Here is what I would do - and to be fair Amazon has not asked my opinion…

#1 - review the competition and delineate what great competitors do well - and why it works

Trader Joes - employee energy and enthusiasm

Costco - treasure hunt and a “better than” private brand program

Lunds & Byerlys - simply amazing prepared foods

Dorothy Lane - a sense of theater and commitment to service

Stew Leonards…

Central Market…

Retail X, Y, Z…

You get the idea.

#2 - review the great ideas from the supplier base (and some of these map to Amazon capabilities). Things like Destination Baby that P&G played around with - a perfect match for subscribe and save (they also played around in paper, household cleaning, etc. - categories where thinking is not always required) and could be kiosk driven within the proper environment.

#3 - reimagine the physical plant - using the above and ideas from great shopping experiences recast how a grocery store looks, feels and operates.

#4 - WWCD - What Would Croesus Do (or WWBGD or WWJBD - somebody rich that has all of the money they want) - use Disney Imagineering’s process to ideate the perfect environment to achieve the above (think about taking the behind the curtain “stuff” below ground as an example).

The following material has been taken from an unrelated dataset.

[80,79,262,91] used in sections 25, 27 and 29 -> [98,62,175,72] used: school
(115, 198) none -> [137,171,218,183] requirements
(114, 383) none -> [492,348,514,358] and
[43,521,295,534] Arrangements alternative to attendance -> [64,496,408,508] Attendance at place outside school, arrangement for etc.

Now make it fit into shopping patterns (think hub and spoke or a similar departure from the boring aisle with fresh perimeter) and customer experience that enhances impulse and desire (Drive Traffic, Drive Basket).

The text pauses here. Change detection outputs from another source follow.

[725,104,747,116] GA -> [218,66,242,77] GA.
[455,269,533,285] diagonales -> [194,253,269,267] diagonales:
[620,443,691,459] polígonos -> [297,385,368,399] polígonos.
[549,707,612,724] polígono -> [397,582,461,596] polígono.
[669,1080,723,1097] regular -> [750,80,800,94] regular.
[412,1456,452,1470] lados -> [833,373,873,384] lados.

#5 - Build three or four MVP’s and test.

#6 - recalibrate and launch.

Some other things to throw in:

Regional differences - can there be a flex section to make the area around New Orleans feel like Bourbon Street or similar as well as fit into other areas of the country to celebrate what makes them interesting or unique.

Let go of the way things used to be - and try to avoid making stores that emulate the inside of a computer or warehouse…

Cabbage Patch Kids (or Stew Leonard’s) - increase demand by limiting supply. Make each trip a special occasion that can also serve as a regular stock-up trip (a lot to be learned from LFHI here…)

To me, it appears that the powers that be at Amazon said to themselves “how can we shove all of our technological expertise into a standard rectangular box and make it incredibly boring”. There is a play here - but it can’t be another rehash of yesterday.

If Andy Jassy reaches out, can I give him your contact info?